Health and Human Services Secretary Margaret M. Heckler announced yesterday that the department, in a "new approach," will apply federal circuit court rulings on Social Security issues to most related cases within the same circuit instead of, in effect, ignoring rulings with which it disagrees.

Under HHS' old "non-acquiescence" policy, which dates back at least 20 years, the department applied a circuit court decision that conflicted with Social Security policies only to the people involved in that specific court case. It ignored the ruling when handling other similar cases within the circuit.

The department contended that that was the only way to maintain some semblance of uniformity nationwide. People involved with similar cases in the circuit still had to go to court to get disputed benefits.

Heckler said yesterday that although HHS will start applying the circuit court rulings widely, the department will retain the right to go back to court in "selected cases." The new policy will apply only to future cases.

Rep. James R. Jones (D-Okla.), chairman of the House Ways and Means subcommittee on Social Security, said Heckler's new procedure "does not appear to make any basic changes in the administrative policy of non-acquiescence and does not seem to be consistent with congressional sentiment on this issue . . . ."

Jones noted that a conference report on 1984 amendments to the disability program instructed the secretary to pursue the non-acquiescence policy only in cases that the department planned to actively appeal through the courts. "That is not what this policy change does," he said.

Under the old policy, after a circuit court ruled in favor of an applicant for Social Security or disability benefits, the department would give him the benefits.

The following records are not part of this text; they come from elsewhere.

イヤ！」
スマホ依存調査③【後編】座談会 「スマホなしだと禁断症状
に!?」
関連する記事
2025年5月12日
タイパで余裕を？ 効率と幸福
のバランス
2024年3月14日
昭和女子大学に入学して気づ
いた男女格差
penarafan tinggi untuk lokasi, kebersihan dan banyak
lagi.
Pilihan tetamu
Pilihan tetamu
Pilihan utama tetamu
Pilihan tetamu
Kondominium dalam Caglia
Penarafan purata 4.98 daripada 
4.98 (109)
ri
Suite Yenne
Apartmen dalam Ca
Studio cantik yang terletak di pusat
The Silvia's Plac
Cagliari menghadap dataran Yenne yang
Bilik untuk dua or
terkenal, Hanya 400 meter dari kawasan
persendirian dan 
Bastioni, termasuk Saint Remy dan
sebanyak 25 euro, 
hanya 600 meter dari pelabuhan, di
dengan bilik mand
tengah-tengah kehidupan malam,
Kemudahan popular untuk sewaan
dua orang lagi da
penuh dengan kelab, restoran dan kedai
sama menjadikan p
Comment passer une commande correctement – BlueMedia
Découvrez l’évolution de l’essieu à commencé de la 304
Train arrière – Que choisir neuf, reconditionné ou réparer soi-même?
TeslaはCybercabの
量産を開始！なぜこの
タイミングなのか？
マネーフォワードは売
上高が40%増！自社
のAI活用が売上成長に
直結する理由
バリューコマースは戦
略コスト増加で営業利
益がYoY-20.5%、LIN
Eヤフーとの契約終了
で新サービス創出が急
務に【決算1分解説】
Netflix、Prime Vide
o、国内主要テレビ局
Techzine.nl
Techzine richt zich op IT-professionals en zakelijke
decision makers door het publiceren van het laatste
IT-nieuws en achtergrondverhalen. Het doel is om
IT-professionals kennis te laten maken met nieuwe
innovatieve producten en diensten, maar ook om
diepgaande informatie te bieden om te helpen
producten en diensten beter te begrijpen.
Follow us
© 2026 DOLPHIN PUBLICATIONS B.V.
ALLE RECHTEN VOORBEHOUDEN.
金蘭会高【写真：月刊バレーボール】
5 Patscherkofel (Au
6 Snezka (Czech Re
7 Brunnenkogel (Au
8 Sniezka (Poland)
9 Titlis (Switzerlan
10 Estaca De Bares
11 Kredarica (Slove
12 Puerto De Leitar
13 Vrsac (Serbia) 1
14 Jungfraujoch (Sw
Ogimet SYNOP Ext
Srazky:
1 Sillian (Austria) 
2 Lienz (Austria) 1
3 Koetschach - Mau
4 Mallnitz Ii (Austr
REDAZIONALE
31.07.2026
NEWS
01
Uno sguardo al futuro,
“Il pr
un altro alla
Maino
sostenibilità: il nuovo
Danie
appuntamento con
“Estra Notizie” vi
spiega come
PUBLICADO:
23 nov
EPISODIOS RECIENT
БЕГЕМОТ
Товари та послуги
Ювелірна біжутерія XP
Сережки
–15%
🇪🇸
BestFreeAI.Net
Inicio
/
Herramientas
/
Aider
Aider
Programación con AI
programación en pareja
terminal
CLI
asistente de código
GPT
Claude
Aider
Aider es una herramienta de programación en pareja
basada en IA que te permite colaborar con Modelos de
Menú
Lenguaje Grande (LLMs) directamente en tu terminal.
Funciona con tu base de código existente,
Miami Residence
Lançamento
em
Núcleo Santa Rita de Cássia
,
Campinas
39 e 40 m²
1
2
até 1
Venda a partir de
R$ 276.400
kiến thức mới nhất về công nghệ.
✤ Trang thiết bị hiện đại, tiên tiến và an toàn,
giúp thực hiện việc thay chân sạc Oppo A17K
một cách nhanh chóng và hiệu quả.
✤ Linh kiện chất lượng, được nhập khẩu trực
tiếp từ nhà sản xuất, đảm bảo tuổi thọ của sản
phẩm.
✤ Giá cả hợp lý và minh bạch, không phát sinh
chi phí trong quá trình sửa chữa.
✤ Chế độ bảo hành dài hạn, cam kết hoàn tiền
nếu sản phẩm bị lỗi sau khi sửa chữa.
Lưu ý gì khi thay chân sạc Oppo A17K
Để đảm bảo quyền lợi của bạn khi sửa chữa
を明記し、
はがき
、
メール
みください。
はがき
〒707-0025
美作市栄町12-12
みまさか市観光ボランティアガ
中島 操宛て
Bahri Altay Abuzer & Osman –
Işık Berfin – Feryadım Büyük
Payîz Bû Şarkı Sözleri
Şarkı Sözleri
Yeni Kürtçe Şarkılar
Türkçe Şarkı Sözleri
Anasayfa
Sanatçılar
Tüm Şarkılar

But local hearing officers and administrative law judges in HHS (who are appeals officers) continued to reject requests for benefits in all similar cases in the circuit if the benefits were disallowed by Social Security rules.

Under the new procedure, the local hearing officers will continue to ignore the circuit court rulings in similar cases. But if the cases are appealed to an administrative law judge, the circuit court ruling will be applied, and applicants can qualify for benefits unless the department decides to go back to court.

Eileen Sweeney, an attorney with the National Senior Citizens Law Center, said the new rules are inadequate because a circuit ruling will apply only to those who pursue their cases to the administrative law judge and then only if the department decides not to retry the case.

Department sources responded that, in practice, a large proportion of cases are appealed to the administrative law judge level -- 90 percent of disability reviews, for example -- and said the department would refile only a few cases in which it felt it could get the courts to overturn a major precedent.